Biology and Natural History
This endangered cat is the largest of Central American carnivores. The jaguar used to be common in many habitats, including mangroves, lowland savannas, wet and dry shrublands and forests up to 1000 m in elevation–but now they are rare except in large protected reserves. Because of the jaguar's conspicuous tracks, the market value of its pelt, its reputation for killing livestock, and its vulnerability to hound pursuit, their numbers and commonality are far reduced today. These cats suffer not only from hunting, but also from habitat destruction. They are sensitive to habitat size: in forest reserves a single male needs several hundred km2 for his home range, and females need somewhat less per individual. Sometimes young males will resort to areas with habitats far from normal for them. But because jaguars require such large territories, even in reserves their numbers do not compare to when they prowled most of Central America.
Jaguars will leave deep scratches on tree trunks, but it is not known whether they use urine or scratches on the ground to mark territories. A strong swimmer, the jaguar is able to cross rivers and other bodies of water. It tends to prefer damp areas like streambeds where footprints betray its presence, size, and whereabouts.
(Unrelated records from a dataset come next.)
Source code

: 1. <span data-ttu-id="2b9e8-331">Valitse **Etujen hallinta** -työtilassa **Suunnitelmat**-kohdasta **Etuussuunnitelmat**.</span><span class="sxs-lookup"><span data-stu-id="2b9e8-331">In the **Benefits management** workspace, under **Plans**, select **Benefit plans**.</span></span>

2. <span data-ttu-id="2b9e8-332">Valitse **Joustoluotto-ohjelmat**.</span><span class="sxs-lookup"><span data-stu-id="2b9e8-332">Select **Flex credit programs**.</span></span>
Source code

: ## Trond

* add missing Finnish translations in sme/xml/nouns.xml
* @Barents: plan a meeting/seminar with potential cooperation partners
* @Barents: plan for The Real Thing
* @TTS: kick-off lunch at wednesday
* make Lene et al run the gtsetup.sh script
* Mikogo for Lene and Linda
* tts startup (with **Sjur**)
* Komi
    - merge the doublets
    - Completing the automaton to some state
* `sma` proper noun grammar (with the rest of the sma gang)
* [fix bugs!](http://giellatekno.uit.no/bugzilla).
The jaguar is mostly nocturnal but sometimes will sun during the day. At night it may roar at any time of year; some hunters call to them with imitations.
Unfortunately for this impressive predator, the jaguar does not seem to avoid the scent of men and may even follow them, although they rarely attack humans unprovoked and do not provide much of a threat to humans. The main threat to current Central America jaguar populations is no longer poaching, but deforestation for the sake of agriculture. Once roads enter a virgin area, jaguars and peccaries are the first large mammals to disappear.
Diet
The jaguar survives on a diverse diet: they prefer peccary, but also eat monkey, agouti, deer, bird, fish, lizard, turtle, or other animals. They've even been known to take sea turtles nesting in Surinam. Mud tracks have also indicated that jaguars will feed on dead fish, alligators, iguanas, or other dead animals beached by receding waters. Occasionally they will kill a domestic animal, but they usually kill and finish a single beast-unlike some other cats, jaguars are not wasteful predators, and even eat the entire ribs of their prey.
Height/Weight
Adult males are 50 to 100 kg, and adult females are two-thirds that size.
Taxonomy
Order: Carnivora
Family: Felidae
Source
Koford, C. B. in Janzen, Daniel H. Costa Rican Natural History. Chicago: University of Chicago Press, 1983.
Wilson, D. E. in Janzen, Daniel H. Costa Rican Natural History. Chicago: University of Chicago Press, 1983.